The COVID-19 pandemic caused a shortage of hospital beds. This was followed by more bed shortages due to decreased nursing staff. Our health care system also had a period of restricted outpatient encounters early in the pandemic. During this time, we noted a delayed presentation of veterans with advanced infections and another increase in leg amputation incidence rate.

Like many health systems, MEDVAMC pivoted to telephone- and video-based outpatient encounters. Our team also used publicly available Texas hospitalization data to identify zip codes with particularly high leg amputation incidence rates, and > 3500 educational mailings to veterans categorized as moderate and high risk for leg amputation in these zip codes. These mailings provided information on recognizing foot ulcers and infections, emphasized timely evaluation, and named the MEDVAMC vascular surgery team as a point-of-contact. More recently, we have seen a further decrease in the MEDVAMC incidences of leg amputation to its lowest rate in > 20 years.

Discussion

A learning organization that directs its research based on clinical observations and informs its clinical care with research findings can produce palpable improvements in outcomes. Understanding the disease process and trying to better understand management across the entire range of this disease process has allowed our team to make consistent and systematic changes in care (Table). Consolidating inpatient care in a single team model seems to have been effective in reducing amputation rates among veterans with diabetes. The role the MEDVAMC vascular surgery team served for limb salvage patients may have been particularly beneficial because of the large impact untreated or unidentified PAD can have and because of the high prevalence of PAD among the limb salvage population seen at MEDVAMC. To be sustainable, though, a single-team model needs resources. A multiteam model can also be effective if the degree of multidisciplinary involvement for any given veteran is appropriate to the individual's clinical needs, teams are engaged and willing to contribute in a defined role within their specialty, and lines of communication remain open.

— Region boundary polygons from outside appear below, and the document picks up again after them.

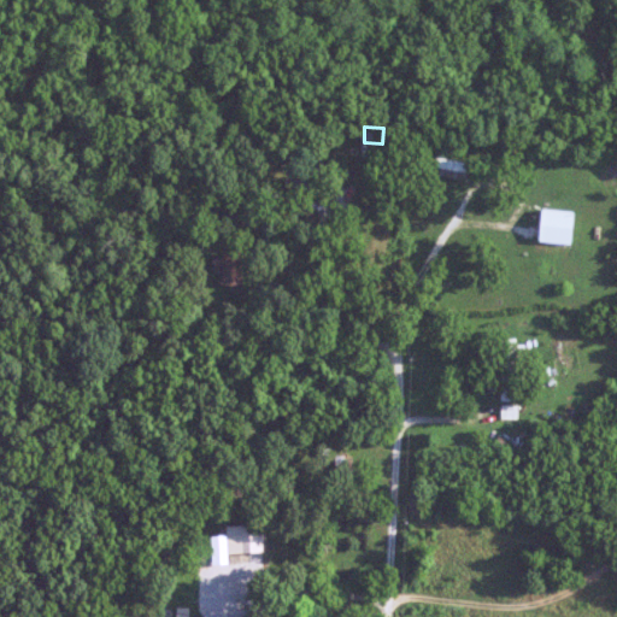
[(544,244),(575,244),(575,211),(544,211),(544,244)]
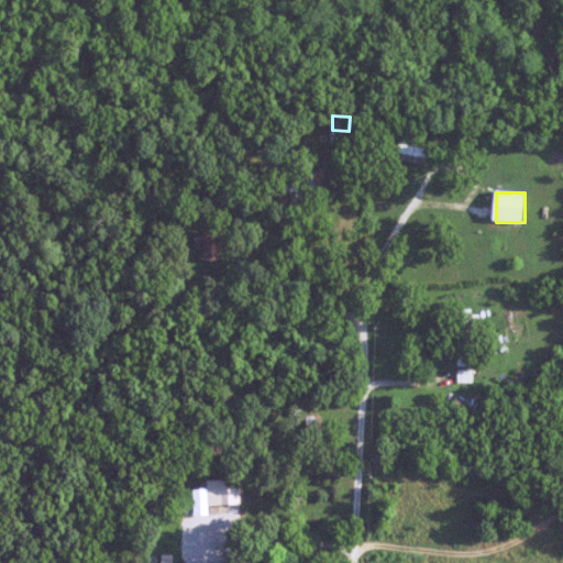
[(224,261),(224,230),(203,230),(203,261),(224,261)]
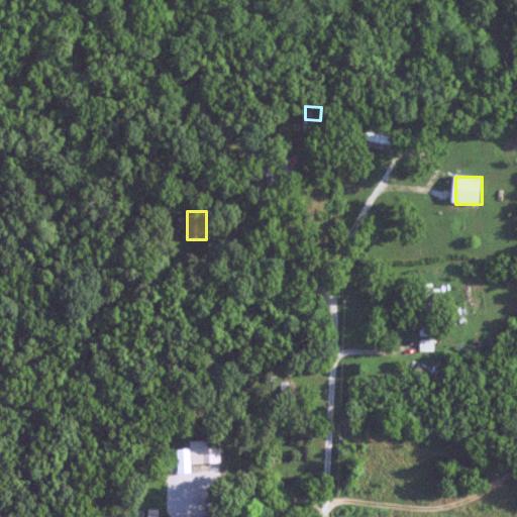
[(221,440),(192,440),(192,464),(221,464),(221,440)]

The primary challenge at MEDVAMC has been, and will continue to be, the retention of physicians and surgeons. MEDVAMC has excellent leadership and a collegial working environment, but better access to operating rooms for elective and time-sensitive operations, additional clinical staff support, and higher salary at non-VA positions have been the basis for many of physicians— especially surgeons—leaving MEDVAMC. Despite high staff turnover and a constant flow of resident and fellow trainees, MEDVAMC has been able to keep the clinical approach relatively consistent due to the use of written protocols and continuity of care as ≥ 1 physician or surgeon from each of the 4 main teams remained engaged with limb salvage throughout the entire period.

Going forward, we will work to ensure that all requirements of the 2022 Prevention of Amputation in Veterans Everywhere directive are incorporated into care.⁸ We plan to standardize MEDVAMC management algorithms further, both to streamline care and reduce the opportunity for disparities in treatment. More prophylactic podiatric procedures, surgical forms of offloading, and a shared multidisciplinary clinic space may also further help patients.

Conclusions

The introduction of multidisciplinary limb salvage at MEDVAMC has led to significant and sustained reductions in leg amputation incidence. These reductions do not seem dependent upon a specific team structure for inpatient care. To improve patient outcomes, efforts should focus on making improvements across the entire disease spectrum. For limb salvage, this includes primary prevention of foot ulcers, the treatment of foot infections, identification and management of PAD, surgical reconstruction/optimal wound healing, and care for patients who undergo leg amputation.